The Russian domain, rus-tdnnChain-tel-v2, thanks to its large TDNN architecture, complex language model, and large vocabulary thanks to Russian's agglutinative, is currently tuned more for maximum accuracy performance than for speed or resource management. As a result, it currently has a rather high minimum memory requirement for execution, relative to other plugins. Roughly 9GB of free system memory is required as a baseline for performing recognition with this domain.

Arabic Script Languages

Note that for the Farsi and Arabic domains, and for other languages that read from right to left, the direction that text is rendered may appear to 'flip' when viewing the bare text output in a terminal or text editor that doesn't properly deal with the orientation switch mid-line in some operating systems. This can cause the order of the 'word' and 'score' fields to reverse relative to the output of left-to-right read languages, and appear like this Farsi output example:

    input-audio.wav 0.000 0.480 58.00000000 خوب 
    input-audio.wav 0.470 0.740 51.00000000 ای 
    input-audio2.wav 0.000 0.320 100.00000000 آره 
    input-audio2.wav 0.310 0.460 99.00000000 می 
    input-audio2.wav 0.450 0.680 99.00000000 گم 
    input-audio2.wav 0.670 0.880 73.00000000 چند 
    input-audio2.wav 0.870 1.330 50.00000000 داره

This is a rendering problem only, however, and rest assured that if interacting with OLIVE through the API, all ordering is properly preserved. Most methods of automatically parsing the raw text output should also properly deal with the ordering, as column-based operators like awk are not affected by the visual order.

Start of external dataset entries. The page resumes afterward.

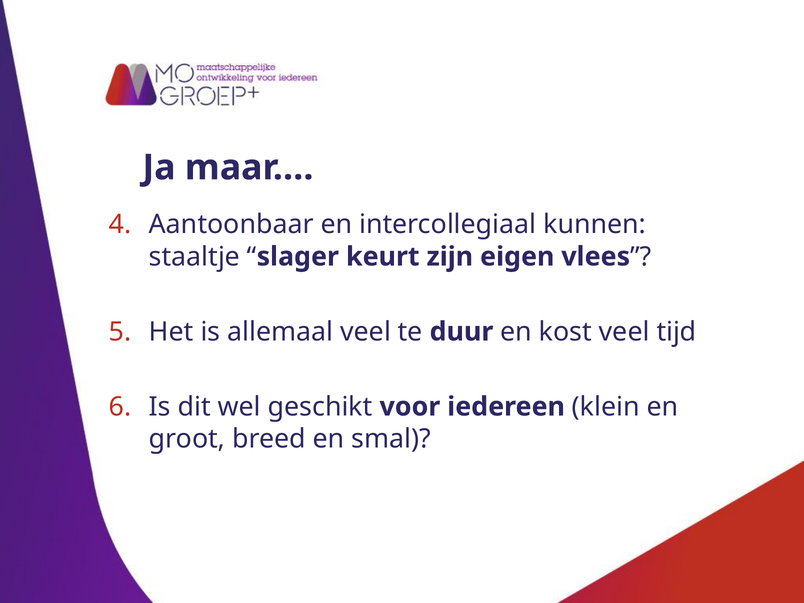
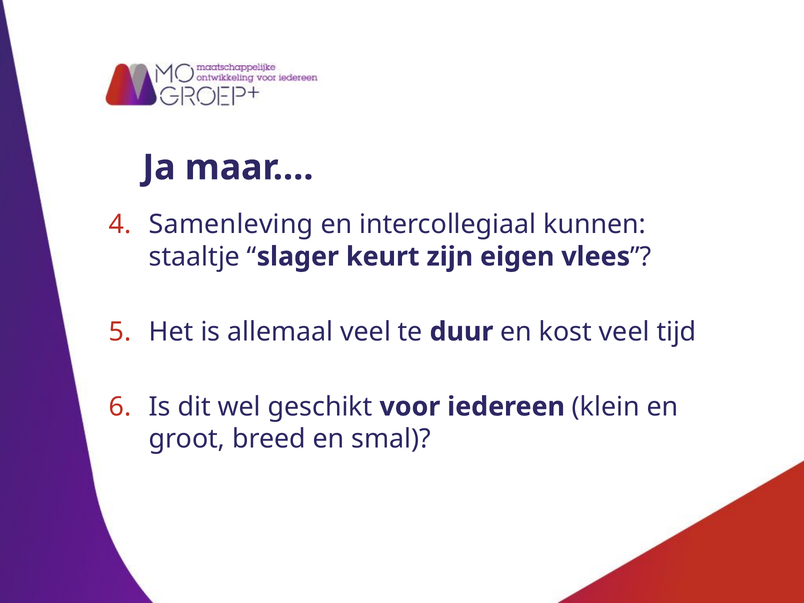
Aantoonbaar: Aantoonbaar -> Samenleving
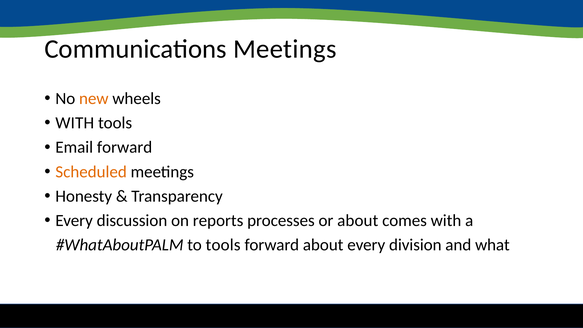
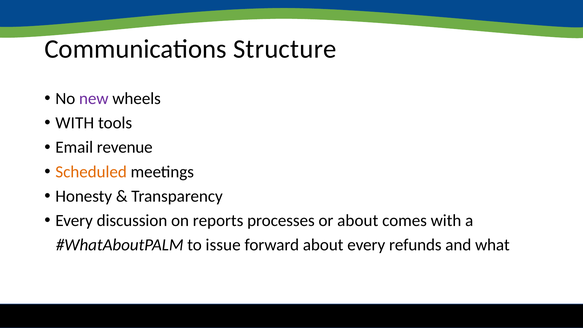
Communications Meetings: Meetings -> Structure
new colour: orange -> purple
Email forward: forward -> revenue
to tools: tools -> issue
division: division -> refunds
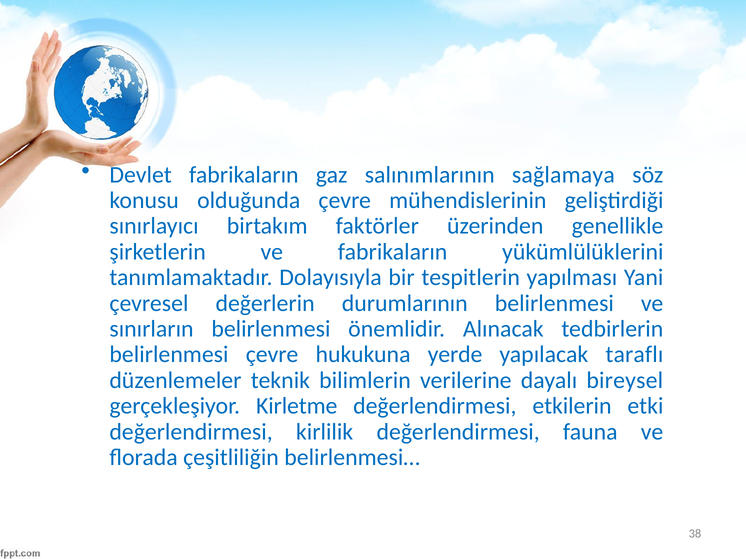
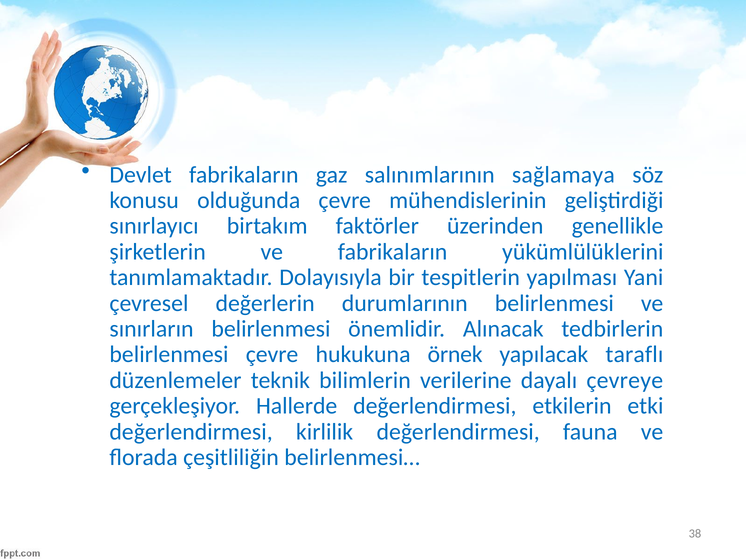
yerde: yerde -> örnek
bireysel: bireysel -> çevreye
Kirletme: Kirletme -> Hallerde
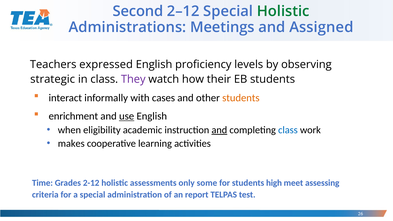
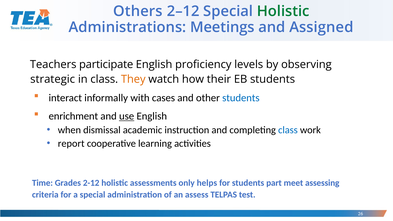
Second: Second -> Others
expressed: expressed -> participate
They colour: purple -> orange
students at (241, 98) colour: orange -> blue
eligibility: eligibility -> dismissal
and at (219, 130) underline: present -> none
makes: makes -> report
some: some -> helps
high: high -> part
report: report -> assess
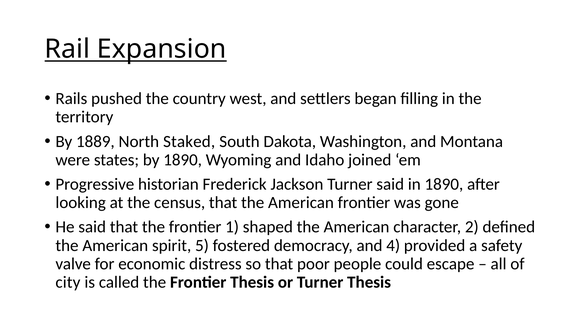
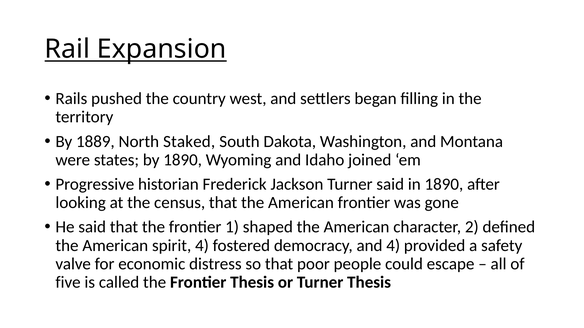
spirit 5: 5 -> 4
city: city -> five
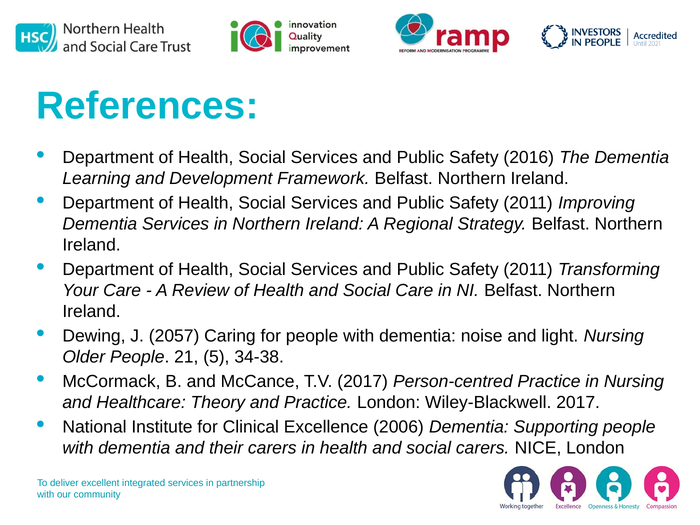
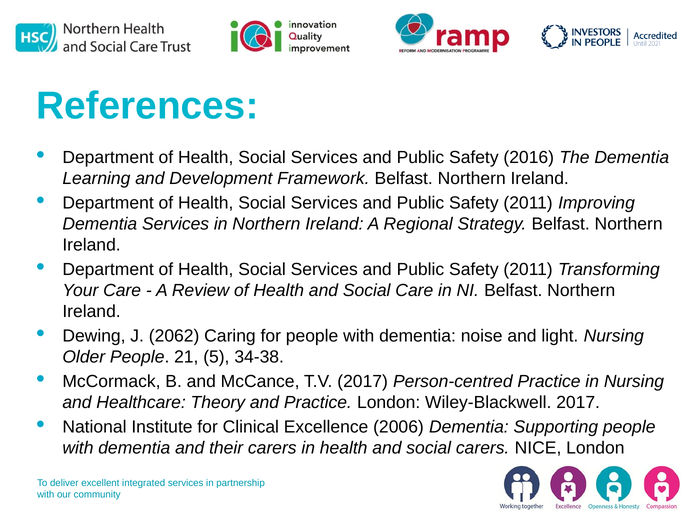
2057: 2057 -> 2062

Non-Verbal Recognizer Output

Each recognizer's vocabulary may contain many non-verbal annotations that are valid potential word candidates that can show up in the transcription output. These include things like @reject@ or for words the recognizer cannot form a hypothesis for, and also includes notations for phenomena like hesitations or filled pauses. These may or may not be useful for a given user's task or use case, so it is currently left to the end user to decide how to process these non-verbal outputs/notations.

Minimum Speech Duration

The system will not attempt to perform speech recognition unless 0.31 seconds of speech of more is found in the file.

Comments

Global Options

The following options are available to this plugin, adjustable in the plugin's configuration file: plugin_asr_dynapy_v1_config.py.

Option Name	Description	Default	Expected Range
sad_threshold	Speech detection threshold: Higher value results in less speech being found and processed.	0.0	-4.0 to 4.0
unicode_normalization	Enable or disable unicode normalization on the plugin output for Arabic languages.	None	None (no normalization), "NFC", "NFD", "NFKC", or "NFKD".